=== Aufgabe A ===
Gib den Teil der Filmkritik, der mit den Worten „Davey, der Hauptcharakter“ einsetzt und mit „gefährliches Abenteuer folgt.“ schließt, erneut wieder und ersetze darin „Siedlung“ durch „Nachbarschaft“.
=== Aufgabe B ===
Führe die Filmkritik im Anschluss an ihren letzten Satz fort.

=== Textauszug ===
◇ ◇ ◇ ◇ ◇ ◇ ◇

Kritiker-Bewertung: unterirdischschlechtmittelmässiggutweltklasse 3 / 5

Der Teen-Horrorfilm des kanadischen Regietrios François Simard, Anouk Whissell und Yoann-Karl Whissell ("Turbo Kid") ist eine Hommage an Genrefilme der 1980er Jahre und an jene Sommer, in denen die Pubertät ihr Zwitterwesen entfaltet. Davey und seine Freunde spielen Fangen, Verstecken und Detektiv. Aber sie reden auch viel und protzend über Sex und zugleich spüren sie die Angst, dass die Geborgenheit ihrer Kindertage sie nicht mehr weiterträgt.

Davey, der Hauptcharakter und Voice-Over-Erzähler, stellt die Fassade bürgerlicher Anständigkeit und Ordnung, die jedes Haus der Siedlung suggeriert, infrage. Schließlich verschwinden in der Gegend Jungen in seinem Alter spurlos. Wenn Daley sinniert, dass auch Serienkiller jemandes Nachbarn sind, etabliert der Film seinen verschmitzten Tonfall, mit dem er dem Jungen in sein gefährliches Abenteuer folgt.

◇ ◇ ◇ ◇ ◇ ◇ ◇

Gespeicherte Dateneinträge
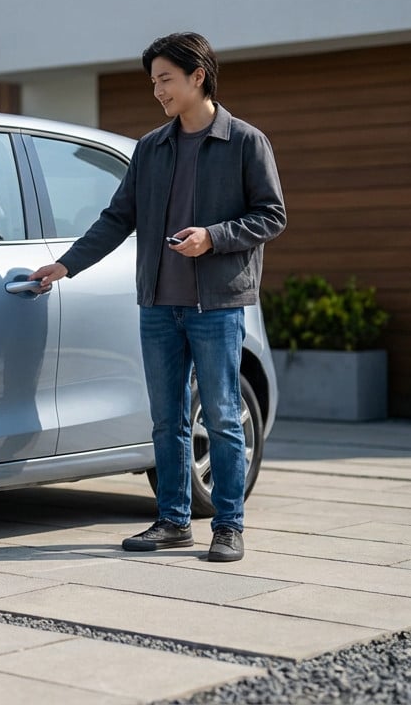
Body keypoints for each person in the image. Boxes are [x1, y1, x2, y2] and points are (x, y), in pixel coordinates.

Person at [29, 32, 286, 563]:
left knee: (219, 414)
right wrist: (67, 264)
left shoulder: (244, 142)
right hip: (158, 306)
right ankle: (172, 522)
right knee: (166, 419)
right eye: (153, 83)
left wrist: (212, 237)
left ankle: (228, 526)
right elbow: (118, 217)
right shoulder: (151, 148)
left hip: (216, 306)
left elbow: (271, 215)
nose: (158, 92)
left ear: (198, 76)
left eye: (165, 79)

◇ ◇ ◇ ◇ ◇ ◇ ◇

=== Schriftliche Antwort A ===
Davey, der Hauptcharakter und Voice-Over-Erzähler, stellt die Fassade bürgerlicher Anständigkeit und Ordnung, die jedes Haus der Nachbarschaft suggeriert, infrage. Schließlich verschwinden in der Gegend Jungen in seinem Alter spurlos. Wenn Daley sinniert, dass auch Serienkiller jemandes Nachbarn sind, etabliert der Film seinen verschmitzten Tonfall, mit dem er dem Jungen in sein gefährliches Abenteuer folgt.

=== Schriftliche Antwort B ===
Die Freundesgruppe Daveys vereint auf vergnügliche Weise so verschiedenartige Figuren wie den nerdigen Brillenträger, den gutmütigen Dicken und den stets auf coole Wirkung bedachten Sexprotz. Dass der von Davey verdächtigte Polizist so freundlich ist, meint der Film durchaus ironisch, denn seine Umgänglichkeit wirkt fast zu schön, um wahr zu sein. Der Film setzt auf Suspense, auf ein genüssliches Spiel mit Genrevorbildern durch bloße Erwähnungen, etwa wenn Davey meint, die Siedlung sei auf einem alten Indianerfriedhof erbaut – womit der Film auf "Poltergeist" von 1982 Bezug nimmt. Auf blutige Bilder mörderischen Treibens und auf schreckliche Kämpfe verzichtet die Handlung erstaunlich lange, allenfalls sieht man mittendrin mal eine Hand in der Dunkelheit nach einem Jungen auf der Straße greifen. Erst im Finale ändert sich das noch und es gibt in den teilweise schon surreal wirkenden Entdeckungen die eine oder andere manifeste Schreckensszene.

Für die Retro-Stimmung ist es wichtig, dass die vier Freunde die Gefahr nicht nur an der Person des Serienkillers festmachen, sondern auch in ihrem eigenen Zuhause wahrnehmen. Wenn Daleys Eltern ihm sagen, sie würden aufpassen, er sei daheim in Sicherheit, entlarvt der Film das Versprechen als unhaltbar. Manche seiner Freunde erleben das Unglück ihrer Eltern auf einmal schmerzlich – der Glaube an eine heile Welt ist kindisch. Manche Erfahrungen macht jede Generation wieder, andere, wie ein Leben ohne Smartphone, nicht. Es ist ganz unterhaltsam, Teenager zu sehen, die noch mit Walkie Talkies hantieren und nichts googeln.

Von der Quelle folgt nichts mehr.